Run both Datadog and EU stack in parallel for one week to validate parity
Recreate all critical monitors/alerts in Grafana
Update runbooks referencing Datadog URLs to new Grafana URLs
Remove Datadog Agent from all hosts
Terminate Datadog subscription
Delete Datadog account and confirm data deletion under GDPR Article 17

GDPR Documentation Update

Remove Datadog from sub-processor list
Update RoPA (Records of Processing Activities) entries for observability processing
Update privacy policy sub-processor section
Document new internal processing activities (self-hosted observability stack)

What About Datadog's EU Data Residency Option?

Datadog offers EU data residency as a paid add-on that stores ingested data in AWS eu-west-1 (Ireland) or eu-central-1 (Frankfurt).

As explained in the CLOUD Act section above: EU data residency does not eliminate CLOUD Act exposure. Datadog, as a US entity, is subject to US legal process regardless of where its data resides.

EU data residency does reduce latency for EU teams and ensures data does not cross the Atlantic for performance reasons. It does not address the fundamental jurisdictional issue.

The sota.io Path: EU-Sovereign Observability in Minutes

Deploying a full Grafana observability stack (Grafana + VictoriaMetrics + Loki + Tempo) requires EU-based infrastructure and Docker/Kubernetes deployment capability.

sota.io is a European PaaS that lets you deploy containerized applications to EU infrastructure without managing servers. You can deploy the complete Grafana observability stack via Docker Compose directly from your sota.yaml configuration — no Kubernetes expertise required.

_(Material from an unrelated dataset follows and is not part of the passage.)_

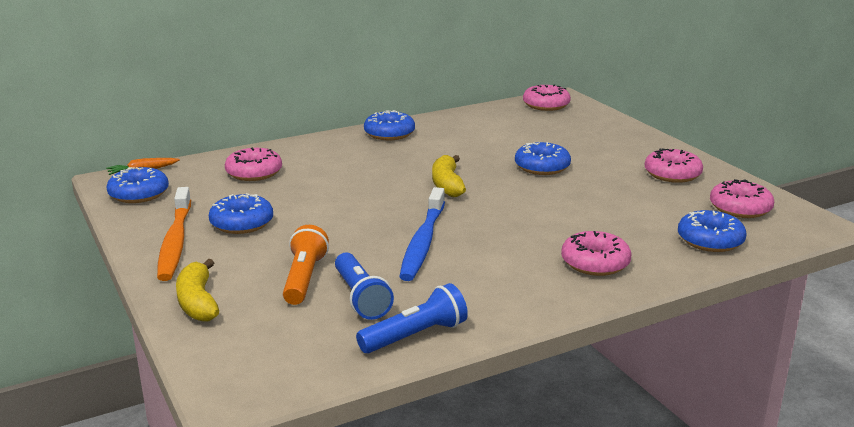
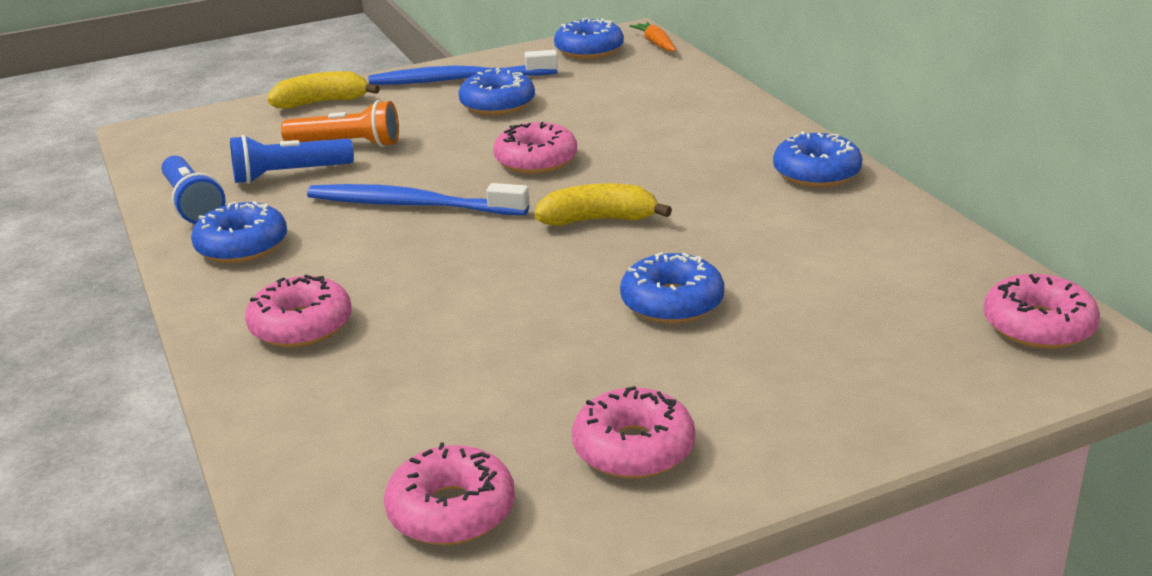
camera: 95 degrees right, 5 degrees up
(175, 241) = (460, 79): orange toothbrush -> blue toothbrush
(254, 172) = (650, 97): pink donut -> pink donut (536, 160)
(710, 240) = (329, 446): blue donut -> blue donut (242, 246)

Your application metrics, logs, and traces stay in the EU. Your Datadog subscription becomes a line item you can cut. And your GDPR Article 44 transfer risk for observability data is eliminated.

Summary

Risk	Datadog	EU Self-Hosted Stack
GDPR Art.44 transfer	⚠️ Ongoing US transfer	✅ No third-country transfer
CLOUD Act exposure	⚠️ Subject to US compulsion	✅ EU jurisdiction only
Art.28 DPA required	✅ DPA available but often missed	N/A — you are the controller
NIS2 supply chain risk	⚠️ US-controlled vendor	✅ Own infrastructure
DORA ICT third-party	⚠️ Requires formal risk assessment	✅ Internal processing

European SaaS teams using Datadog are running an ongoing Article 44 transfer of personal data (logs, traces, APM metrics) to a US-controlled processor without always having completed the required compliance documentation — and with CLOUD Act exposure that no DPA or data residency option can eliminate.

The 2026 NIS2 and DORA enforcement landscape means this is no longer a theoretical compliance discussion. Regulators are actively auditing ICT third-party risk. Datadog is a material supply chain risk that needs to be on your risk register.

The migration path to EU-sovereign observability is well-documented, OpenTelemetry-standardized, and achievable in four weeks. The tools (Grafana, VictoriaMetrics, Loki, Tempo, SigNoz) are mature, production-ready, and cost less than a Datadog subscription at scale.